In our previous 1-year follow-up study, CHF was the strongest predictor for stroke recurrence in Japanese patients 3) . In this 5-year follow-up study, CHF was again the strongest predictor for 5-year stroke in Japanese patients. It is well known that CHF is a risk factor for stroke in patients with atrial fibrillation, although CHF can cause stroke without atrial fibrillation and, therefore, should be considered as an independent risk factor for stroke 14) . The mechanism of stroke in CHF patients is primarily embolic, and the risk of stroke is associated with left ventricular dysfunction and dilatation 14) . The number of patients with CHF is increasing along with the increase of the elderly population 15, 16) . The higher mean age of Japanese patients may contribute to the increased risk of recurrent stroke induced by heart failure 17, 18) .
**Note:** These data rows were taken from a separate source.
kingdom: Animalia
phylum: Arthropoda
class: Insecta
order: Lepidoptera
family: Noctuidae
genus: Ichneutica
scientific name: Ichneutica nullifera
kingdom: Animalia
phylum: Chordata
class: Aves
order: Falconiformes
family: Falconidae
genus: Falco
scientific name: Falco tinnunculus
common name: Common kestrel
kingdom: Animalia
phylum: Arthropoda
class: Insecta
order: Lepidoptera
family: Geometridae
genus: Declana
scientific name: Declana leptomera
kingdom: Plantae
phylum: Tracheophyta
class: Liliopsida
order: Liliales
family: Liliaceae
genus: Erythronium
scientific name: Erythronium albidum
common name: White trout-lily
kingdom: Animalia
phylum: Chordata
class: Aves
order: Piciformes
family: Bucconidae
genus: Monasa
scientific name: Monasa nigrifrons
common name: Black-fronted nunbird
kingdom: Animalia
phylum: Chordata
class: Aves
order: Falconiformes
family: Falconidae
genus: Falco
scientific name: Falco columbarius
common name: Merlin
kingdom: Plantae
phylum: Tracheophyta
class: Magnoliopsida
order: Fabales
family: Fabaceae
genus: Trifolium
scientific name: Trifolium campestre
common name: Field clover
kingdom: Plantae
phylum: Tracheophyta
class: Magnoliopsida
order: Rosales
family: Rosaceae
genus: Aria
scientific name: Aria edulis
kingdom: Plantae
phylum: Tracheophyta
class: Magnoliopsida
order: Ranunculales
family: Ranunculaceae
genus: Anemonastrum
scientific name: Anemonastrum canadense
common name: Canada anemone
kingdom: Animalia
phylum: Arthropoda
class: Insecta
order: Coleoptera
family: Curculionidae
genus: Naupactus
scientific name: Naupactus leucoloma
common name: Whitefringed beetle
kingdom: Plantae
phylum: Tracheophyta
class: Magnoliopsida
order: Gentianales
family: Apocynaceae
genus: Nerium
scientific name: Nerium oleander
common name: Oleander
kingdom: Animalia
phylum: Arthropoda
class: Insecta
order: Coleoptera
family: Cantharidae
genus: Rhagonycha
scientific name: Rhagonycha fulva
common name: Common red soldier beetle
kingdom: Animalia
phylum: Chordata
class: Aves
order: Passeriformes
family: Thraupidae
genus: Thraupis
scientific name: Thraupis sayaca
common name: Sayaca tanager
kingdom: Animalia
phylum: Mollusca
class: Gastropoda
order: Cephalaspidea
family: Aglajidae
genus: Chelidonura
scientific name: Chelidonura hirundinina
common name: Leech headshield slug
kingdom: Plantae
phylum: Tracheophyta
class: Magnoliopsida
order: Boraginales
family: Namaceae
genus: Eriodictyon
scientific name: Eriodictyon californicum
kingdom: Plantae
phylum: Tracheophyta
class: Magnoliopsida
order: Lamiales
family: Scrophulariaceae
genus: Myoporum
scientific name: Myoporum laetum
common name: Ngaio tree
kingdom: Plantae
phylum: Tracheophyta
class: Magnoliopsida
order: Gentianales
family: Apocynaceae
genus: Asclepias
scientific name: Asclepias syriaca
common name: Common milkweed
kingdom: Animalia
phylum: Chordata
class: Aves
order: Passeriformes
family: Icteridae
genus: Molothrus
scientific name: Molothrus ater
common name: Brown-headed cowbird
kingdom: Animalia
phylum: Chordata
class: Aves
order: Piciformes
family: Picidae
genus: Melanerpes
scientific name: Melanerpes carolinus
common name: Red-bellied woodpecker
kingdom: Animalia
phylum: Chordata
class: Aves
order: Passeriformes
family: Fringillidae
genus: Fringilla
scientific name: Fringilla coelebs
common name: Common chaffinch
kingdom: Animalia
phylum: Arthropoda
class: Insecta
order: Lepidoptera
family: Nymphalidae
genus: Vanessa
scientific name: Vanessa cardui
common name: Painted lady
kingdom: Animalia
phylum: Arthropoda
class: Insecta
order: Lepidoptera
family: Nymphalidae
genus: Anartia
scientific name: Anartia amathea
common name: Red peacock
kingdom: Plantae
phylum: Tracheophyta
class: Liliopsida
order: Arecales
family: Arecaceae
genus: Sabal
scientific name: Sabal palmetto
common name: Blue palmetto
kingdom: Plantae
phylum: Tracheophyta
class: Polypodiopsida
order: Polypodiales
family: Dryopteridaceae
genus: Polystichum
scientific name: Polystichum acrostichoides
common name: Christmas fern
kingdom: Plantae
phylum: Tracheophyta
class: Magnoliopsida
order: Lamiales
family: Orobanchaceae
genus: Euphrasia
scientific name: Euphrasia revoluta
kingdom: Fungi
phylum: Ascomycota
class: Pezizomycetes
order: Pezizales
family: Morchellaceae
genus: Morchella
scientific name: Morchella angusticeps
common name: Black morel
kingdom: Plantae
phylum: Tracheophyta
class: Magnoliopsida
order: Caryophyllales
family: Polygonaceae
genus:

In our previous 1-year follow-up study, diabetes was a non-significant predictor for stroke recurrence in Japanese patients 2) . In this 5-year follow-up study, diabetes was identified as a significant predictor for stroke recurrence. The number of patients with diabetes has remarkably increased due to the Westernization of diet and increasing number of elderly subjects in Japan 19, 20) . Therefore, diabetes as a risk factor for stroke is becoming more important, but the management of diabetes for stroke prevention is still insufficient 21) . The J-DOIT 3 trial showed that multiple aggressive interventions dramatically reduced the stroke risk compared with conventional treatments in Japanese diabetic patients 22) . The results of J-DOIT 3 suggest that more intensive total risk management in addition to the current guidelines can reduce the residual risk of recurrent stroke also in patients with TIA and minor stroke.
There are limitations in this study. First, owing to its observational nature, even after extensive adjustment, residual confounding cannot be ruled out. Second, because the participating sites were not selected randomly, the cohort analyzed in this study could differ from the general TIA/stroke population. Third, the relatively small sample of Japanese patients may have caused type II errors in our statistical analysis, which may negatively affect our findings on the risk factors and predictors.
Recurrences of stroke and intracranial hemorrhage at 1 and 5 years after TIA or minor stroke were determined to be more frequent in Japanese patients than in non-Japanese patients. Predictors for stroke recurrence were identified as follows: LAA, CHF, and diabetes in Japanese patients with acute cerebrovascular syndrome. Strategies to reduce the long-term risk of stroke, aside from adherence to the current guidelines, should take Japanese-patient-specific residual risks into account. Our Japanese-specific data would contribute to the development of long-term stroke prevention strategies specifically tailored to Japanese patients with TIA or minor stroke as well as projects for the appropriate allocation of resources for their care.
We would like to thank all collaborators of TIAregistry.org for patients’ recruitment, follow-up, and data collection.
This study was supported by a grant from the Japanese Cardiovascular Research Foundation.
The authors declare that there is no conflict of interest.